+++ THE RECORDS +++
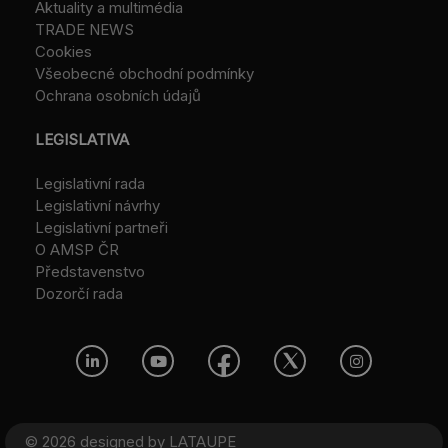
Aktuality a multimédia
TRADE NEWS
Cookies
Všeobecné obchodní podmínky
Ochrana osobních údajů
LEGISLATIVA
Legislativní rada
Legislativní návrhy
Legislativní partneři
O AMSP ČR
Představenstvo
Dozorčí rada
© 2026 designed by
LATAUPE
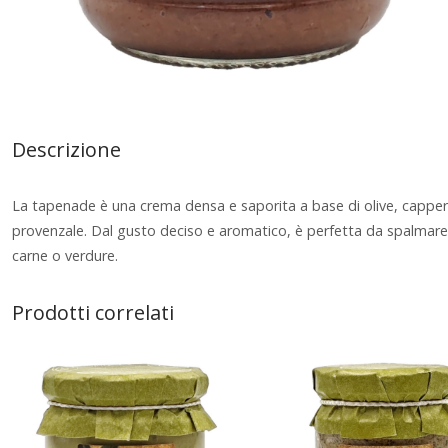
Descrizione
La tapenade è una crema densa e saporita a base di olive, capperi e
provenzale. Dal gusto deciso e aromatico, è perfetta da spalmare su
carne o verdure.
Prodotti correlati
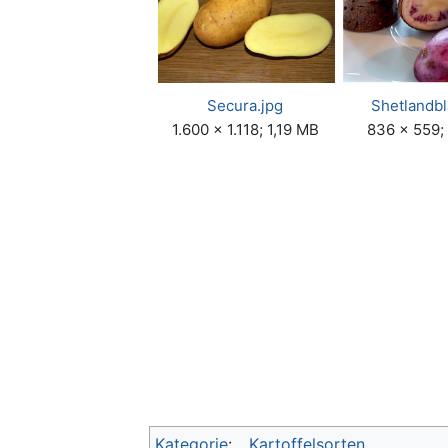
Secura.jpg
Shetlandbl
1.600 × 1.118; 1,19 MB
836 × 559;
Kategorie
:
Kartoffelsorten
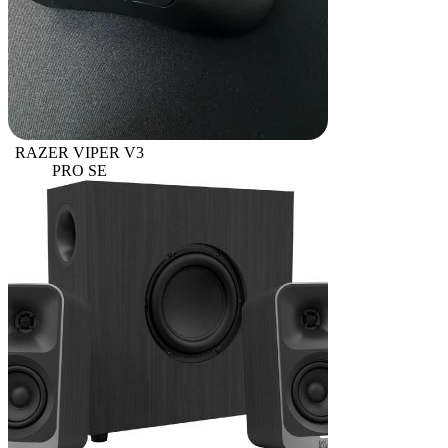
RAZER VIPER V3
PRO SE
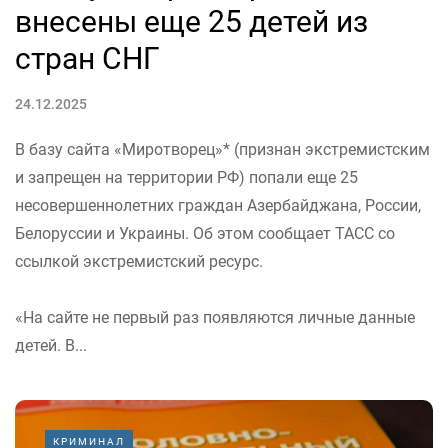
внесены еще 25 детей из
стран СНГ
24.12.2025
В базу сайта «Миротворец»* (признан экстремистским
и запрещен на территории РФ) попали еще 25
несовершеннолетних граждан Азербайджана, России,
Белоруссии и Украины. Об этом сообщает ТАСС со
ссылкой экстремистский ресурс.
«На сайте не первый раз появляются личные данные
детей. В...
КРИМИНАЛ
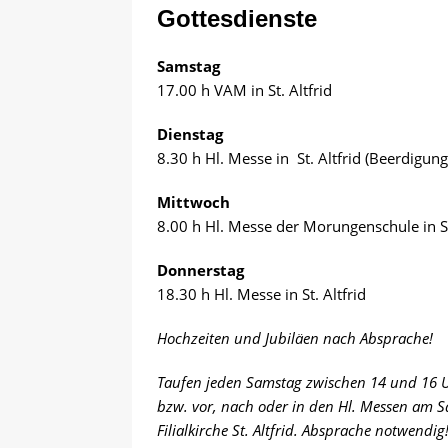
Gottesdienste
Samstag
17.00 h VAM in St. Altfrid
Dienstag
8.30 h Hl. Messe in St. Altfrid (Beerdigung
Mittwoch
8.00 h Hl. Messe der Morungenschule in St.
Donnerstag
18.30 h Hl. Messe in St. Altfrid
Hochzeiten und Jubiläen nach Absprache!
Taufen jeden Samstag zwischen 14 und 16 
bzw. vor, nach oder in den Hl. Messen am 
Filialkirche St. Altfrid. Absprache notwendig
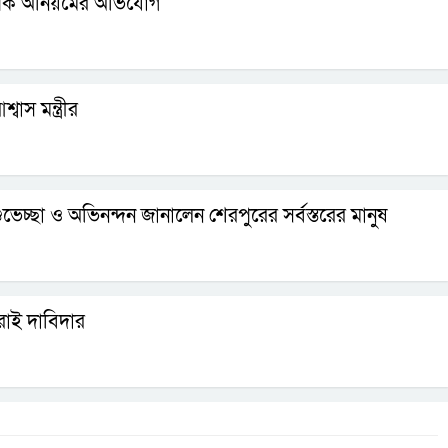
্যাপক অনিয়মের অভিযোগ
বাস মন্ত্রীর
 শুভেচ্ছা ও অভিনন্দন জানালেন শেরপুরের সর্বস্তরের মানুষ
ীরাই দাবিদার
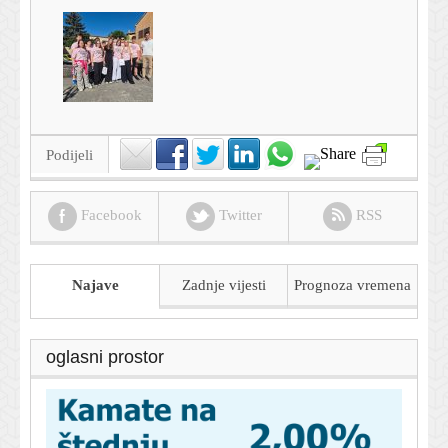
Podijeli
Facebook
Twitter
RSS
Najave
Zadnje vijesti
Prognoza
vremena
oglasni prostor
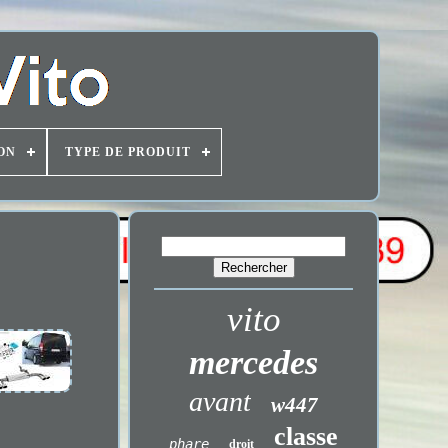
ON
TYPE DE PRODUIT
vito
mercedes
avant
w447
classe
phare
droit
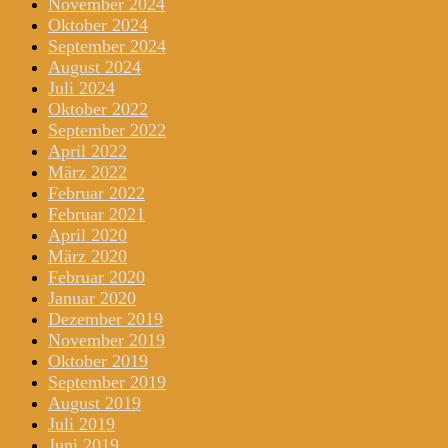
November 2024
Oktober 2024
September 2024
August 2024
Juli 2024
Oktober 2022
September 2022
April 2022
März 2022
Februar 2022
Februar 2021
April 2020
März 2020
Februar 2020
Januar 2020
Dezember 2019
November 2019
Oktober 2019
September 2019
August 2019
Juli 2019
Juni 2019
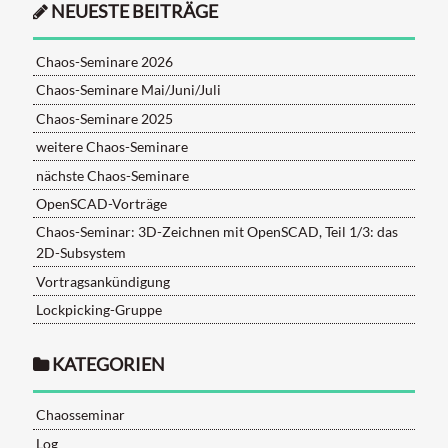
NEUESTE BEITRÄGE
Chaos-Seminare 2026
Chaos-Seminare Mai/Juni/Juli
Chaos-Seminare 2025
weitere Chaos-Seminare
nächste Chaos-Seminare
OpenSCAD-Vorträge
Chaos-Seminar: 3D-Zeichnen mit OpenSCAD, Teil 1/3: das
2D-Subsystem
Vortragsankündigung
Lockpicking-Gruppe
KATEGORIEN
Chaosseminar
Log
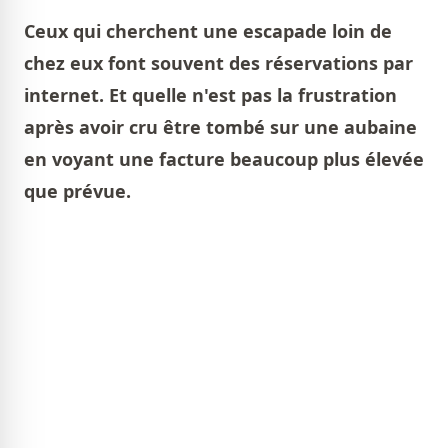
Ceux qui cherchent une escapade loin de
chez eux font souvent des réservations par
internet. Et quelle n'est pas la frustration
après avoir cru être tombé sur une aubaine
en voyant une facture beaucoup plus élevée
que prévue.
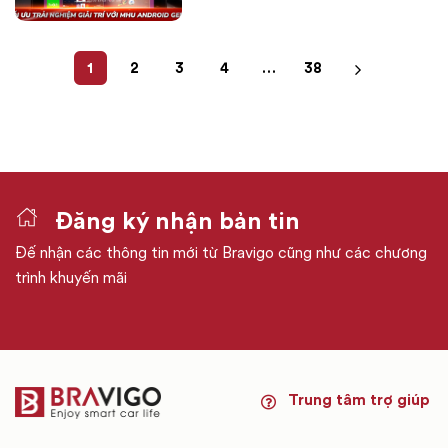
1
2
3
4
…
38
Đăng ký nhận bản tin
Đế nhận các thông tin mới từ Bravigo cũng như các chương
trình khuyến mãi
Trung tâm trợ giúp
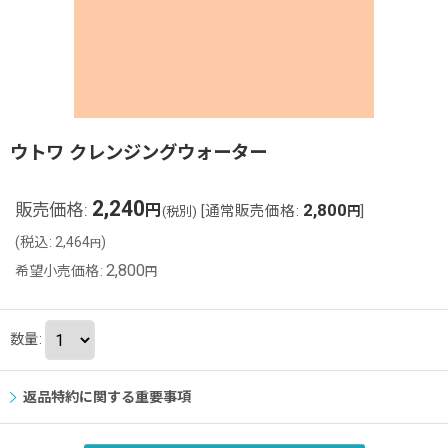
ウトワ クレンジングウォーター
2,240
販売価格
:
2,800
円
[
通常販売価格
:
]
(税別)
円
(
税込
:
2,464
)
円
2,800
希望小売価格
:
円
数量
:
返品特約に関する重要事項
+++
Every line of the data above is to be set down exactly; the pictures are not.

Aktuality a multimédia
TRADE NEWS
Cookies
Všeobecné obchodní podmínky
Ochrana osobních údajů
LEGISLATIVA
Legislativní rada
Legislativní návrhy
Legislativní partneři
O AMSP ČR
Představenstvo
Dozorčí rada
© 2026 designed by
LATAUPE
Descrizione
La tapenade è una crema densa e saporita a base di olive, capperi e
provenzale. Dal gusto deciso e aromatico, è perfetta da spalmare su
carne o verdure.
Prodotti correlati
Secura.jpg
Shetlandbl
1.600 × 1.118; 1,19 MB
836 × 559;
Kategorie
:
Kartoffelsorten
RAZER VIPER V3
PRO SE
внесены еще 25 детей из
стран СНГ
24.12.2025
В базу сайта «Миротворец»* (признан экстремистским
и запрещен на территории РФ) попали еще 25
несовершеннолетних граждан Азербайджана, России,
Белоруссии и Украины. Об этом сообщает ТАСС со
ссылкой экстремистский ресурс.
«На сайте не первый раз появляются личные данные
детей. В...
КРИМИНАЛ
Gottesdienste
Samstag
17.00 h VAM in St. Altfrid
Dienstag
8.30 h Hl. Messe in St. Altfrid (Beerdigung
Mittwoch
8.00 h Hl. Messe der Morungenschule in St.
Donnerstag
18.30 h Hl. Messe in St. Altfrid
Hochzeiten und Jubiläen nach Absprache!
Taufen jeden Samstag zwischen 14 und 16 
bzw. vor, nach oder in den Hl. Messen am 
Filialkirche St. Altfrid. Absprache notwendig
্যাপক অনিয়মের অভিযোগ
বাস মন্ত্রীর
 শুভেচ্ছা ও অভিনন্দন জানালেন শেরপুরের সর্বস্তরের মানুষ
ীরাই দাবিদার
Podijeli
Facebook
Twitter
RSS
Najave
Zadnje vijesti
Prognoza
vremena
oglasni prostor
ON
TYPE DE PRODUIT
vito
mercedes
avant
w447
classe
phare
droit
November 2024
Oktober 2024
September 2024
August 2024
Juli 2024
Oktober 2022
September 2022
April 2022
März 2022
Februar 2022
Februar 2021
April 2020
März 2020
Februar 2020
Januar 2020
Dezember 2019
November 2019
Oktober 2019
September 2019
August 2019
Juli 2019
Juni 2019
NEUESTE BEITRÄGE
Chaos-Seminare 2026
Chaos-Seminare Mai/Juni/Juli
Chaos-Seminare 2025
weitere Chaos-Seminare
nächste Chaos-Seminare
OpenSCAD-Vorträge
Chaos-Seminar: 3D-Zeichnen mit OpenSCAD, Teil 1/3: das
2D-Subsystem
Vortragsankündigung
Lockpicking-Gruppe
KATEGORIEN
Chaosseminar
Log
Ceux qui cherchent une escapade loin de
chez eux font souvent des réservations par
internet. Et quelle n'est pas la frustration
après avoir cru être tombé sur une aubaine
en voyant une facture beaucoup plus élevée
que prévue.
1
2
3
4
…
38
Đăng ký nhận bản tin
Đế nhận các thông tin mới từ Bravigo cũng như các chương
trình khuyến mãi
Trung tâm trợ giúp
ウトワ クレンジングウォーター
2,240
販売価格
:
2,800
円
[
通常販売価格
:
]
(税別)
円
(
税込
:
2,464
)
円
2,800
希望小売価格
:
円
数量
:
返品特約に関する重要事項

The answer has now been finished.